> Work to complete
(1) List every person named in the Solaris cat thread.
(2) Carry on the Solaris cat thread from its last line.

> Text section
To be or not to be is true. G. Boole No it isn't. L. E. J. Brouwer

Casper H.S. Dik

unread,
Aug 29, 2002, 3:46:41 PM8/29/02
to
Dragan Cvetkovic <d1r2a3g4a...@soli99ton.com> writes:

>sonya...@hotmail.com (Sony Antony) writes:
>> Actually I was wrong on solaris. I only checked the first line ( which
>> I dont know why it does a read() ). And linux definitely uses read()s.

>According to the comment in cat of Solaris 8 src code, it has something to
>do with NFSv2 and root access. If you want to find out more, get Solaris
>source code :-)


Because cat used to fail with "write error" (write wasn't able to
page in the page because of read permission problems on the server;
but the result showed up as a failure of the "write" system call;
confusing for some)

Dragan Cvetkovic

unread,
Aug 29, 2002, 3:51:29 PM8/29/02
to
Casper H.S. Dik <Caspe...@Sun.COM> writes:

> Dragan Cvetkovic <d1r2a3g4a...@soli99ton.com> writes:
>
> >sonya...@hotmail.com (Sony Antony) writes:
> >> Actually I was wrong on solaris. I only checked the first line ( which
> >> I dont know why it does a read() ). And linux definitely uses read()s.
>
> >According to the comment in cat of Solaris 8 src code, it has something to
> >do with NFSv2 and root access. If you want to find out more, get Solaris
> >source code :-)
>
>
> Because cat used to fail with "write error" (write wasn't able to
> page in the page because of read permission problems on the server;
> but the result showed up as a failure of the "write" system call;
> confusing for some)

(Dataset entries)
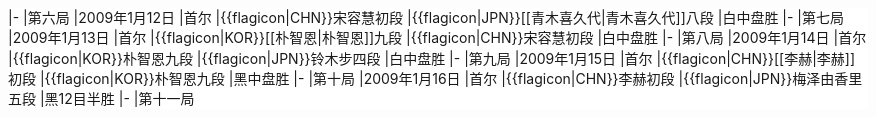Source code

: |-
|第六局
|2009年1月12日
|首尔
|{{flagicon|CHN}}宋容慧初段
|{{flagicon|JPN}}[[青木喜久代|青木喜久代]]八段
|白中盘胜
|-
|第七局
|2009年1月13日
|首尔
|{{flagicon|KOR}}[[朴智恩|朴智恩]]九段
|{{flagicon|CHN}}宋容慧初段
|白中盘胜
|-
|第八局
|2009年1月14日
|首尔
|{{flagicon|KOR}}朴智恩九段
|{{flagicon|JPN}}铃木步四段
|白中盘胜
|-
|第九局
|2009年1月15日
|首尔
|{{flagicon|CHN}}[[李赫|李赫]]初段
|{{flagicon|KOR}}朴智恩九段
|黑中盘胜
|-
|第十局
|2009年1月16日
|首尔
|{{flagicon|CHN}}李赫初段
|{{flagicon|JPN}}梅泽由香里五段
|黑12目半胜
|-
|第十一局
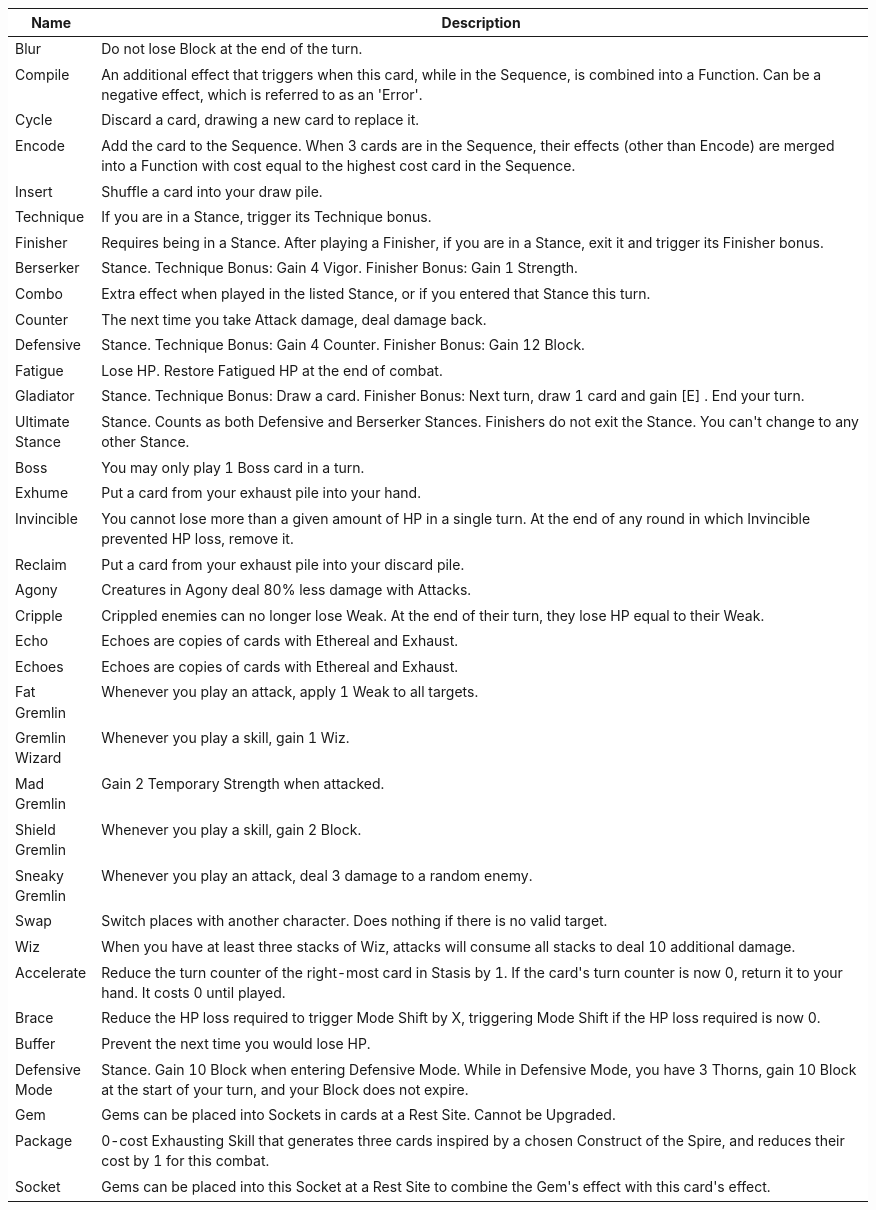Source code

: | Name | Description |
| ---- | ----------- |
| Blur | Do not lose Block at the end of the turn. |
| Compile | An additional effect that triggers when this card, while in the Sequence, is combined into a Function. Can be a negative effect, which is referred to as an 'Error'. |
| Cycle | Discard a card, drawing a new card to replace it. |
| Encode | Add the card to the Sequence. When 3 cards are in the Sequence, their effects (other than Encode) are merged into a Function with cost equal to the highest cost card in the Sequence. |
| Insert | Shuffle a card into your draw pile. |
| Technique | If you are in a Stance, trigger its Technique bonus. |
| Finisher | Requires being in a Stance. After playing a Finisher, if you are in a Stance, exit it and trigger its Finisher bonus. |
| Berserker | Stance. Technique Bonus: Gain 4 Vigor. Finisher Bonus: Gain 1 Strength. |
| Combo | Extra effect when played in the listed Stance, or if you entered that Stance this turn. |
| Counter | The next time you take Attack damage, deal damage back. |
| Defensive | Stance. Technique Bonus: Gain 4 Counter. Finisher Bonus: Gain 12 Block. |
| Fatigue | Lose HP. Restore Fatigued HP at the end of combat. |
| Gladiator | Stance. Technique Bonus: Draw a card. Finisher Bonus: Next turn, draw 1 card and gain [E] . End your turn. |
| Ultimate Stance | Stance. Counts as both Defensive and Berserker Stances. Finishers do not exit the Stance. You can't change to any other Stance. |
| Boss | You may only play 1 Boss card in a turn. |
| Exhume | Put a card from your exhaust pile into your hand. |
| Invincible | You cannot lose more than a given amount of HP in a single turn. At the end of any round in which Invincible prevented HP loss, remove it. |
| Reclaim | Put a card from your exhaust pile into your discard pile. |
| Agony | Creatures in Agony deal 80% less damage with Attacks. |
| Cripple | Crippled enemies can no longer lose Weak. At the end of their turn, they lose HP equal to their Weak. |
| Echo | Echoes are copies of cards with Ethereal and Exhaust. |
| Echoes | Echoes are copies of cards with Ethereal and Exhaust. |
| Fat Gremlin | Whenever you play an attack, apply 1 Weak to all targets. |
| Gremlin Wizard | Whenever you play a skill, gain 1 Wiz. |
| Mad Gremlin | Gain 2 Temporary Strength when attacked. |
| Shield Gremlin | Whenever you play a skill, gain 2 Block. |
| Sneaky Gremlin | Whenever you play an attack, deal 3 damage to a random enemy. |
| Swap | Switch places with another character. Does nothing if there is no valid target. |
| Wiz | When you have at least three stacks of Wiz, attacks will consume all stacks to deal 10 additional damage. |
| Accelerate | Reduce the turn counter of the right-most card in Stasis by 1. If the card's turn counter is now 0, return it to your hand. It costs 0 until played. |
| Brace | Reduce the HP loss required to trigger Mode Shift by X, triggering Mode Shift if the HP loss required is now 0. |
| Buffer | Prevent the next time you would lose HP. |
| Defensive Mode | Stance. Gain 10 Block when entering Defensive Mode. While in Defensive Mode, you have 3 Thorns, gain 10 Block at the start of your turn, and your Block does not expire. |
| Gem | Gems can be placed into Sockets in cards at a Rest Site. Cannot be Upgraded. |
| Package | 0-cost Exhausting Skill that generates three cards inspired by a chosen Construct of the Spire, and reduces their cost by 1 for this combat. |
| Socket | Gems can be placed into this Socket at a Rest Site to combine the Gem's effect with this card's effect. |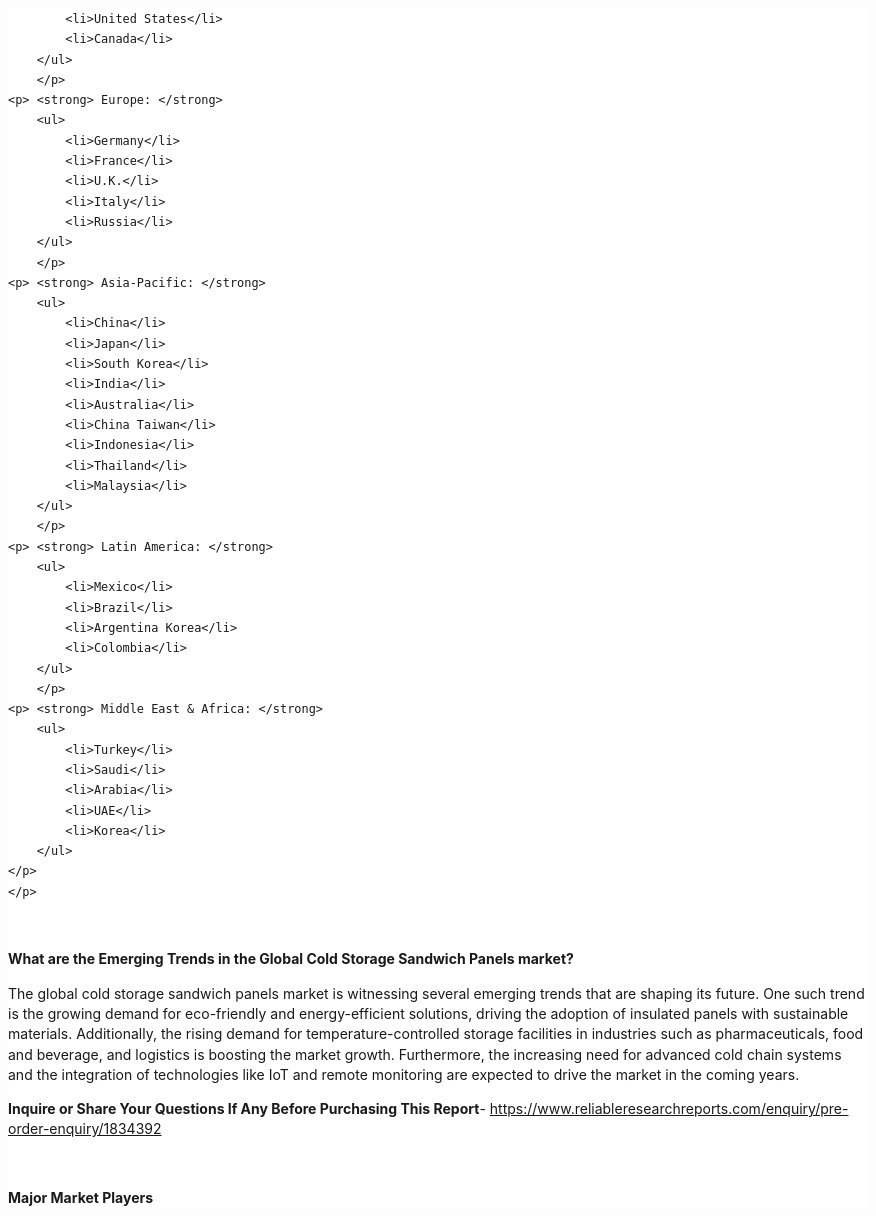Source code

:             <li>United States</li>
            <li>Canada</li>
        </ul>
        </p> 
    <p> <strong> Europe: </strong>
        <ul>
            <li>Germany</li>
            <li>France</li>
            <li>U.K.</li>
            <li>Italy</li>
            <li>Russia</li>
        </ul>
        </p> 
    <p> <strong> Asia-Pacific: </strong>
        <ul>
            <li>China</li>
            <li>Japan</li>
            <li>South Korea</li>
            <li>India</li>
            <li>Australia</li>
            <li>China Taiwan</li>
            <li>Indonesia</li>
            <li>Thailand</li>
            <li>Malaysia</li>
        </ul>
        </p> 
    <p> <strong> Latin America: </strong>
        <ul>
            <li>Mexico</li>
            <li>Brazil</li>
            <li>Argentina Korea</li>
            <li>Colombia</li>
        </ul>
        </p> 
    <p> <strong> Middle East & Africa: </strong>
        <ul>
            <li>Turkey</li>
            <li>Saudi</li>
            <li>Arabia</li>
            <li>UAE</li>
            <li>Korea</li>
        </ul>
    </p>
    </p>
<p>&nbsp;</p>
<p><strong>What are the Emerging Trends in the Global Cold Storage Sandwich Panels market?</strong></p>
<p><p>The global cold storage sandwich panels market is witnessing several emerging trends that are shaping its future. One such trend is the growing demand for eco-friendly and energy-efficient solutions, driving the adoption of insulated panels with sustainable materials. Additionally, the rising demand for temperature-controlled storage facilities in industries such as pharmaceuticals, food and beverage, and logistics is boosting the market growth. Furthermore, the increasing need for advanced cold chain systems and the integration of technologies like IoT and remote monitoring are expected to drive the market in the coming years.</p></p>
<p><strong>Inquire or Share Your Questions If Any Before Purchasing This Report</strong>- <a href="https://www.reliableresearchreports.com/enquiry/pre-order-enquiry/1834392">https://www.reliableresearchreports.com/enquiry/pre-order-enquiry/1834392</a></p>
<p>&nbsp;</p>
<p><strong>Major Market Players</strong></p>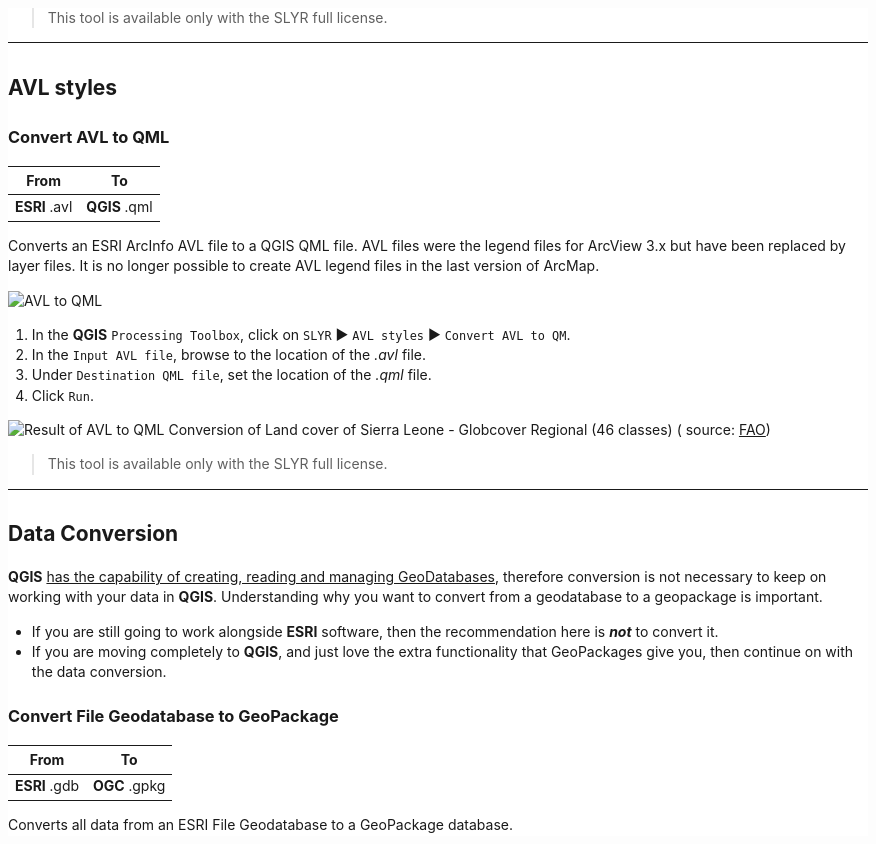 > This tool is available only with the SLYR full license.
***

## AVL styles

### Convert AVL to QML

| From          | To            |
|---------------|---------------|
| **ESRI** .avl | **QGIS** .qml | 

Converts an ESRI ArcInfo AVL file to a QGIS QML file. AVL files were the legend
files for ArcView 3.x but have been replaced by layer files. It is no longer
possible to create AVL legend files in the last version of ArcMap.

![AVL to QML](../images/avl-qml2.png)

1. In the **QGIS** `Processing Toolbox`, click on `SLYR` ▶️ `AVL styles`
   ▶️ `Convert AVL to QM`.
2. In the `Input AVL file`, browse to the location of the *.avl* file.
3. Under `Destination QML file`, set the location of the *.qml* file.
4. Click `Run`.

![Result of AVL to QML](../images/avl-qml-sierra-leone2.png)
Conversion of Land cover of Sierra Leone - Globcover Regional (46 classes) (
source: [FAO](https://data.apps.fao.org/catalog/iso/973fdcbe-c347-47a7-9af7-e2e57729a35b))

> This tool is available only with the SLYR full license.
***

## Data Conversion

**QGIS** [has the capability of creating, reading and managing GeoDatabases](https://north-road.com/2022/11/24/qgis-3-28-improvements-for-working-with-esri-formats-and-services/),
therefore conversion is not necessary to keep on working with your data in
**QGIS**. Understanding why you want to convert from a geodatabase to a
geopackage is important.

- If you are still going to work alongside **ESRI** software, then the
  recommendation here is ***not*** to convert it.
- If you are moving completely to **QGIS**, and just love the extra
  functionality that GeoPackages give you, then continue on with the data
  conversion.

### Convert File Geodatabase to GeoPackage

| From          | To            |
|---------------|---------------|
| **ESRI** .gdb | **OGC** .gpkg | 

Converts all data from an ESRI File Geodatabase to a GeoPackage database.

> Answers to this exercise
(1) G. Boole, L. E. J. Brouwer, Casper H.S. Dik, Dragan Cvetkovic, Sony Antony

(2)
>
> Casper

Thanks Casper. I could see that from the source code, but wasn't sure how
much I was allowed to disclose in this newsgroup. However, you are from SUN
so you know what you are doing (I hope so) :-)

Geoff Clare

unread,
Aug 30, 2002, 9:17:02 AM8/30/02
to
cet1-...@cam.ac.uk.invalid (Chris Thompson) writes:

>$ truss cat /etc/motd >/dev/null

[snip]


>mmap64(0x00000000, 310, PROT_READ, MAP_SHARED, 3, 0) = 0xFF380000
>read(3, " S", 1) = 1
>memcntl(0xFF380000, 310, MC_ADVISE, MADV_SEQUENTIAL, 0, 0) = 0
>write(1, " S o l a r i s 8 [ d".., 310) = 310

>I'm not entirely sure why it's doing a 1-byte read() from the source
>file, though!

Probably so that the st_atime value for the file will be updated.

--
Geoff Clare <nos...@gclare.org.uk>

DINH Viet Hoa

unread,
Aug 30, 2002, 12:24:02 PM8/30/02
to

or check if the file is readable and fail on a read() system call
instead of a SIGBUS ?

--
DINH V. Hoa,
libEtPan! - a mail library - http://libetpan.sourceforge.net

"les gens faut cash leur dire qu'on s'en branle de leur problème avec word"

dlc=u...@cs.cmu.edu

unread,
Sep 1, 2002, 1:07:43 AM9/1/02
to
In article <etPan.3d6ca132.131a74ea.13b5@bart>,
>> The accepted wisdom is that mmaping a file is more efficient
>> that using read. Is this true for all circumstances, e.g.,
>> low memory situations?
>>
>> If not, when would using read be preferable to using mmap?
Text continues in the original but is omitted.